Tak terkecuali di bulan Ramadhan di mana setiap muslim harus menahan emosi dan merayakan kesabaran, praktik intoleransi agama terus marak digelar. Warung nasi yang buka di siang hari pada bulan ini dituduh sebagai upaya orang-orang Yahudi dan Nashrani anti terhadap Islam. Bahwa Yahudi dan Nashrani dengan berbagai alasan akan selalu melakukan kerja-kerja kristenisasi hingga umat Islam tidak tersisa. Termasuk juga, kasus terakhir, adalah adanya mukena berbentuk salib yang dituduhkan sebagai kristenisasi.

Dalil al Qur’an yang seringkali dijadikan hujjah untuk menuduh Kristen dan Yahudi yang berada di balik gonjang ganjing keberIslaman adalah “Orang Yahudi dan Nashrani tidak akan pernah rela atau ridho kepada kalian sampai mengikuti millah mereka”, (QS: 2;120). Demikian terjemah ayat tersebut. Dalam beberapa tafsir klasik ditemui berbagai penjelasan seputar ayat ini. Dari tafsir yang ramah soal Yahudi dan Nashrani hingga yang paling radikal. Beberapa mufassir misalnya, menyebutkan bahwa ayat ini tidak berbicara seluruh kaum Yahudi dan Nashrani melainkan hanya sebagian saja Yahudi yang dimaksud, demikian mufassir seperti Hayy bin Akhthab, Abu Yasir, dan lain-lain.

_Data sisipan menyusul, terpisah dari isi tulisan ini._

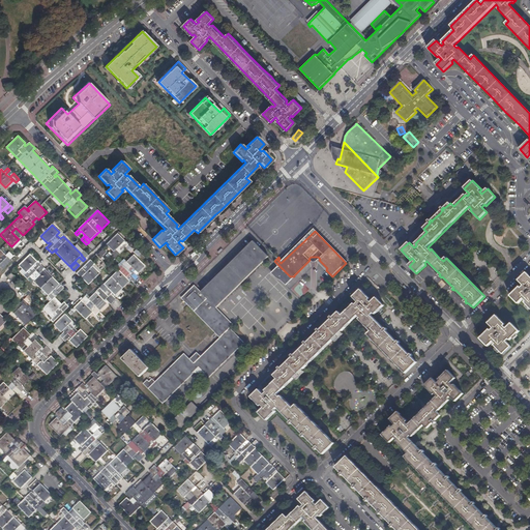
[(106,244),(113,253),(117,256),(120,254),(116,249),(119,246),(123,251),(129,244),(126,241),(122,245),(121,244),(125,241),(117,233),(106,244)]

Dalih lain untuk memperkuat argumen ini bahwa Muhammad ketika masih kecil sudah akrab dengan pendeta Yahudi bernama Buhaira yang, konon, beliaulah yang mengakui kenabian Muhammad. Begitu juga ketika Muhammad sudah diangkat menjadi Nabi, tidak sedikit Pendeta Yahudi yang ditemui yang sangat akrab dengan Nabi. Sebaliknya, Pendeta Yahudi dan Nashrani yang memihak dan menolong Nabi Muhammad tidaklah sedikit. Sebut saja misalnya, Mukhairiq yang siap mewariskan hartanya kelak ketika meninggal dunia. Hujjah inilah yang dijadikan dasar bahwa Yahudi dan Nashrani dalam ayat itu hanyalah sebagian kecil bukan semuanya.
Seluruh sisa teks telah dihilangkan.